Taiwanese businesses should learn from Cisco Systems' experience of investing in China, Ethan Gutmann, the author of Losing the New China -- A story of American Commerce, Desire, and Betrayal, told a forum in Taipei yesterday.
While Cisco Systems has achieved unprecedented success in doing business in China, capturing 80 percent of China's network router market, the company has been strongly criticized for helping the Chinese government to establish the "Policenet" system, Gutmann said.
The system allows Chinese policemen to access any citizen's work unit, including reports on the individual's political behavior and family history, fingerprints, photographs and other imaging information.
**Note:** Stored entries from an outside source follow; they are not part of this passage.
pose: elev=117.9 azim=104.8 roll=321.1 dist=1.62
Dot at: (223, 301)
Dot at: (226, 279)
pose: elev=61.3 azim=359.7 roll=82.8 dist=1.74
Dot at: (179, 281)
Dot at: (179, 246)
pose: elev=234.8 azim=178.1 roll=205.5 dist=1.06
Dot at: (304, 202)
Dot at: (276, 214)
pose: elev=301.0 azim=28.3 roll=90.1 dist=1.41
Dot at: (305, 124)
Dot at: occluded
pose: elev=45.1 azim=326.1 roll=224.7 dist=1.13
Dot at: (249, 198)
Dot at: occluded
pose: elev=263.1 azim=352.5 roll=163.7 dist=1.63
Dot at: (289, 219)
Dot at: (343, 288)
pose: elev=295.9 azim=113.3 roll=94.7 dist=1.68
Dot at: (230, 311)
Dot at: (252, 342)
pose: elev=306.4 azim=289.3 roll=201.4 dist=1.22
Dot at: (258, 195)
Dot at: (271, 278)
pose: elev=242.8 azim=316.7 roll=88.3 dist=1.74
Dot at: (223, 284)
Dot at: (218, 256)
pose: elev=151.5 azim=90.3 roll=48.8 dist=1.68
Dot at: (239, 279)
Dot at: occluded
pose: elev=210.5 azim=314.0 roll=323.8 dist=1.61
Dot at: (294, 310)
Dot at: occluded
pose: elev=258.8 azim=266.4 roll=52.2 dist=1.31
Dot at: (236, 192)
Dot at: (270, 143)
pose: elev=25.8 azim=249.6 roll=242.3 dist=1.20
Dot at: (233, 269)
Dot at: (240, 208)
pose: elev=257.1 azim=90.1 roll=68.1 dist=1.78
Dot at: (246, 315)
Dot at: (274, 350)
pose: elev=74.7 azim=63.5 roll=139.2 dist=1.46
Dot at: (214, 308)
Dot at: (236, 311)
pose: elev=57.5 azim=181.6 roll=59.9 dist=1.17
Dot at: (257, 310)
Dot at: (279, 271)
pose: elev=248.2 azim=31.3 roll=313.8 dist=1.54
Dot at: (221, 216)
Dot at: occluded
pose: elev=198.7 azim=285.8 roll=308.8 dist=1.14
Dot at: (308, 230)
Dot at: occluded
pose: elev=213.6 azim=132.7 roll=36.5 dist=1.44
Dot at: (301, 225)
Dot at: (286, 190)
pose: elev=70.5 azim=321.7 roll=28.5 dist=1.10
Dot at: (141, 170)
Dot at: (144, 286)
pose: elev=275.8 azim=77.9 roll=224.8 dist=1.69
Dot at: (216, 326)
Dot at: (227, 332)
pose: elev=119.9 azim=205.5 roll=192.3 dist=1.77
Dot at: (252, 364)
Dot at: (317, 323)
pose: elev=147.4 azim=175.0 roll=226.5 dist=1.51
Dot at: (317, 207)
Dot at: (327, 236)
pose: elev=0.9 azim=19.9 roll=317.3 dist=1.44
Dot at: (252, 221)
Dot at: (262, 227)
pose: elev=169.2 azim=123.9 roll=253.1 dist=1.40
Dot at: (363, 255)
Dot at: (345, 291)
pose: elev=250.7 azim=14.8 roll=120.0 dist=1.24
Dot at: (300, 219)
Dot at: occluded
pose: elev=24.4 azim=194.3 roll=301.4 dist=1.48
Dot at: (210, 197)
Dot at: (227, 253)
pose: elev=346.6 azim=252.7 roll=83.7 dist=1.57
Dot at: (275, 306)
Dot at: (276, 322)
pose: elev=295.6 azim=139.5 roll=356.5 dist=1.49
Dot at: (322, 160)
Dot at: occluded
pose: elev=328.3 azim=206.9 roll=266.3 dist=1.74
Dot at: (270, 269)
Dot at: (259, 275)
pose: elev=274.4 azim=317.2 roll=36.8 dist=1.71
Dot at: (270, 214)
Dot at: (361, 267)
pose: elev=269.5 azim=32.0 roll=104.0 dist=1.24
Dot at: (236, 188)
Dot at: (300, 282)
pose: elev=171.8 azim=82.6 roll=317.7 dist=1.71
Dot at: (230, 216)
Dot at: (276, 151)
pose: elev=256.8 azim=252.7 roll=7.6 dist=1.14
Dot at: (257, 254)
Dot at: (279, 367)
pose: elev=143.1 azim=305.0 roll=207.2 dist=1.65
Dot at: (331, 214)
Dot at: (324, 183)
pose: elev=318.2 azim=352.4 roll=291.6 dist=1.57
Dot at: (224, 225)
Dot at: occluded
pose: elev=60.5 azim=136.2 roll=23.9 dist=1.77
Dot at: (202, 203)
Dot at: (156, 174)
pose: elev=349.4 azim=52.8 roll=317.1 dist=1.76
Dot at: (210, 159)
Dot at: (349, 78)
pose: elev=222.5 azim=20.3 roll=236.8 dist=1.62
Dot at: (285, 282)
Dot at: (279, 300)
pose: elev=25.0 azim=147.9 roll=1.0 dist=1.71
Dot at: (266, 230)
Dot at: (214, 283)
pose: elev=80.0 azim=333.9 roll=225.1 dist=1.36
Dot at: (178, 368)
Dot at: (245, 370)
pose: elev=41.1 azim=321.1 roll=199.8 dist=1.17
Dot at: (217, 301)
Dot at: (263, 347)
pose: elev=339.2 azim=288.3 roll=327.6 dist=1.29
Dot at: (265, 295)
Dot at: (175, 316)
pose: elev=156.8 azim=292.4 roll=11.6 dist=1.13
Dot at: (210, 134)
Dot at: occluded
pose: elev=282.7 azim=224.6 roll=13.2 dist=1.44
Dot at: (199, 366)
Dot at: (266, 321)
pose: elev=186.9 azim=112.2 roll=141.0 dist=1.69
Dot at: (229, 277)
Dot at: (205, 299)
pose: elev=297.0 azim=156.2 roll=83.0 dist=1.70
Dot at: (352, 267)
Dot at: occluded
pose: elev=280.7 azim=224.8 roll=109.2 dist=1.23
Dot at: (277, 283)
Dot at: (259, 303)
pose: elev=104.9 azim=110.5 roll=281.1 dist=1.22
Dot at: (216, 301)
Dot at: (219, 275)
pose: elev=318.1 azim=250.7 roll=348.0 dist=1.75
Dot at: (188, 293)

The police can also check if a citizen contributed to a Web site in the last three months, access their surfing history and read their e-mail, Gutmann said.
He said that Cisco unveiled "Policenet" to the Beijing authorities in 2002 at a trade show in Shanghai.
Following the trade show, Cisco built a national public security bureau database, with real-time updating and mobile-ready capabilities, he said, adding that by June 2003, the system was in place in every province of China except Sichuan.
Gutmann said that the system violated the US Foreign Relations Authorization Act of 1990 and 1991, which suspended "the issuance of any license ... for the export to the People's Republic of China of any crime-control or detection instruments or equipment."
Cisco has come under severe criticism for its contribution to "Policenet," with columnists in the Washington Post and Boston Globe even comparing the system to IBM's work for the Nazis during the Holocaust.
"China is uncertain soil for an American company, but it is even more tenuous for a Taiwanese one," Gutmann said.
"No matter how much pressure the Chinese government wields toward Taiwanese investors to follow certain lobbying objectives, and no matter how lucrative the China market seems, it is prudent to take a long-term view and pay attention to the home market," he said.